Le retour des informaticiens
Comme annoncé par l’accord de gouvernement de 2024 et confirmé durant l’été, les informaticiens font leur grand retour après avoir été implicitement écartés du régime par le Ministre des Finances de l’époque (par voie très discutable de questions parlementaires, le texte n’excluant pas juridiquement). Ce traitement différencié avait été validé par la Cour constitutionnelle dans un arrêt d’entérinement (laconique) du 16 mai 2024.
Cette différence de traitement sera donc à présent corrigée par la voie législative.
Un retour vers une certaine cohérence
En revenant sur les tribulations de ce régime fiscal, le lecteur constatera un retour vers une certaine cohérence en rouvrant le régime fiscal aux professions numériques. Leur exclusion, qui était davantage dictée par un mélange de considérations idéologiques et de besoins budgétaires à court terme, avait pris tous les airs d’une erreur stratégique, malheureusement entérinée par la Cour constitutionnelle.
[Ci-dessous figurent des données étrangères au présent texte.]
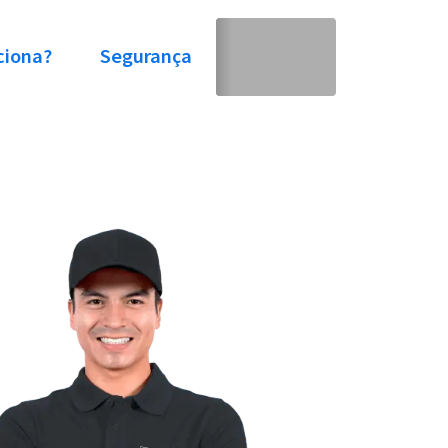
ciona?
Segurança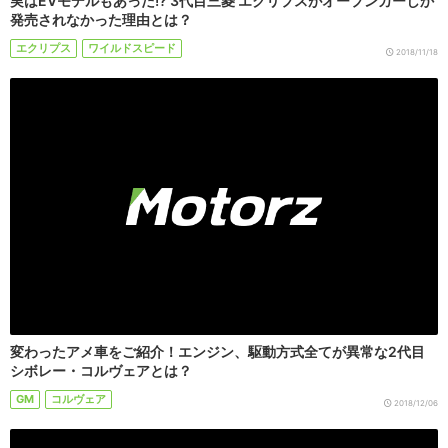
実はEVモデルもあった!? 3代目三菱 エクリプスがオープンカーしか
発売されなかった理由とは？
エクリプス
ワイルドスピード
2018/11/18
変わったアメ車をご紹介！エンジン、駆動方式全てが異常な2代目
シボレー・コルヴェアとは？
GM
コルヴェア
2018/12/06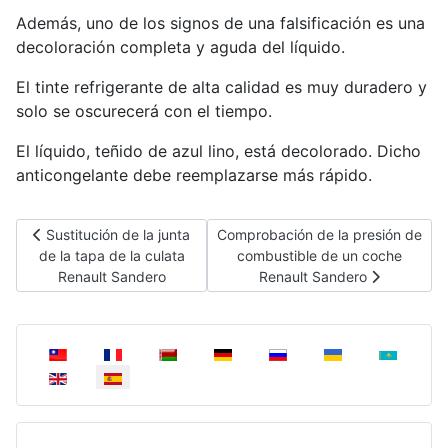
Además, uno de los signos de una falsificación es una
decoloración completa y aguda del líquido.
El tinte refrigerante de alta calidad es muy duradero y
solo se oscurecerá con el tiempo.
El líquido, teñido de azul lino, está decolorado. Dicho
anticongelante debe reemplazarse más rápido.
Artículo anterior: Sustitución de la junta de la tapa de la culat
Artículo siguiente: Comprobación d
Sustitución de la junta
Comprobación de la presión de
de la tapa de la culata
combustible de un coche
Renault Sandero
Renault Sandero
Seleccione su idioma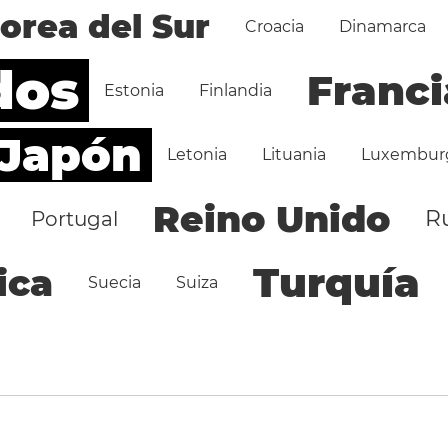
orea del Sur
Croacia
Dinamarca
dos
Franci
Estonia
Finlandia
Japón
Letonia
Lituania
Luxembur
Reino Unido
R
Portugal
Turquía
ica
Suecia
Suiza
Elle soulevait par ailleurs des questions quant à sa compatibilité avec le droit européen.
Ce retour permet de ré-envisager l’ancrage géographique de profils IT performants, ce dont notre économique ne peut que profiter (programmation, R&D, cybersécurité…).
Cependant, la solution retenue aujourd’hui apparaît sévère vis-à-vis des artistes, journalistes et intermittents dont le modèle de rémunération comprend une forte part de droits d’auteur. Ceux-ci voient leurs impôts multipliés par deux, avec un très bref préavis (a priori, un mois, voire moins dès lors que le texte demeure encore à adopter). À noter toutefois que le régime reste bien plus favorable qu’une taxation à l’IPP, y compris pour les professions les plus touchées.
La cohérence juridique retrouvée se paie donc au prix d’une précarisation accrue des métiers les plus exposés, tout en corrigeant l’incohérence de fond des frais forfaitaires.
Peut-être aurait-il été plus loisible de procéder à la suppression de ces frais dès 2022, selon une clef graduelle (50%, puis 30%, puis 20%, etc…) afin de permettre à l’économie de s’adapter. Ceci aurait naturellement augmenté les recettes de l’État tout en préservant la compétitivité du régime, mais en épargnant le pays du four juridique qu’est l’actuel article 17, §1er, 5° du CIR/92.
Un texte encore en suspens
Enfin, n’oublions pas que cette réforme n’est pas encore définitivement adoptée. Les discussions parlementaires pourraient encore modifier son contenu, et son entrée en vigueur en 2026 laisse une marge de manœuvre pour des ajustements.
Or comme nous le savons tous déjà, seul le texte adopté compte… avec ses travaux préparatoires, ses questions – réponses au Gouvernement, les éventuels arrêts interprétatifs de la Cour constitutionnelle, ou encore l’éventuelle circulaire ministérielle.